Work to be completed: Reproduce the text lines of each item below verbatim, in their original order, and omit the pictures from your output.

^^^^

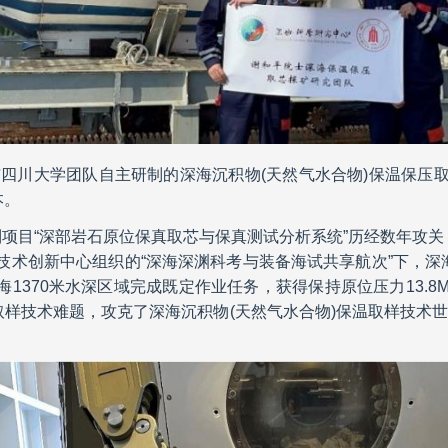
与四川大学团队自主研制的深海沉积物(天然气水合物)保温保压
本。
项目“深部岩石原位保真取芯与保真测试分析系统”历经数年攻关
深海技术创新中心组织的“深海深渊科考与装备海试共享航次”下，深
海1370米水深区域完成既定作业任务，获得保持原位压力13.8MP
取样技术难题，攻克了深海沉积物(天然气水合物)保温取样技术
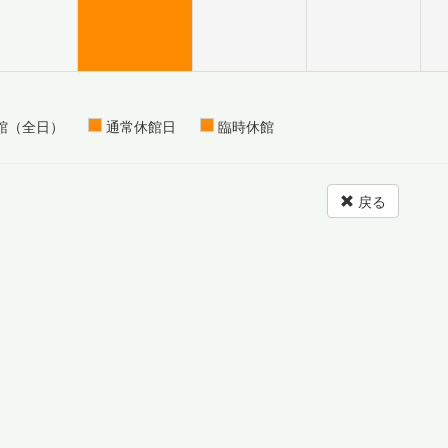
館（全日）
通常休館日
臨時休館
戻る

^^^^

Task output:
与四川大学团队自主研制的深海沉积物(天然气水合物)保温保压
本。
项目“深部岩石原位保真取芯与保真测试分析系统”历经数年攻关
深海技术创新中心组织的“深海深渊科考与装备海试共享航次”下，深
海1370米水深区域完成既定作业任务，获得保持原位压力13.8MP
取样技术难题，攻克了深海沉积物(天然气水合物)保温取样技术
館（全日）
通常休館日
臨時休館
戻る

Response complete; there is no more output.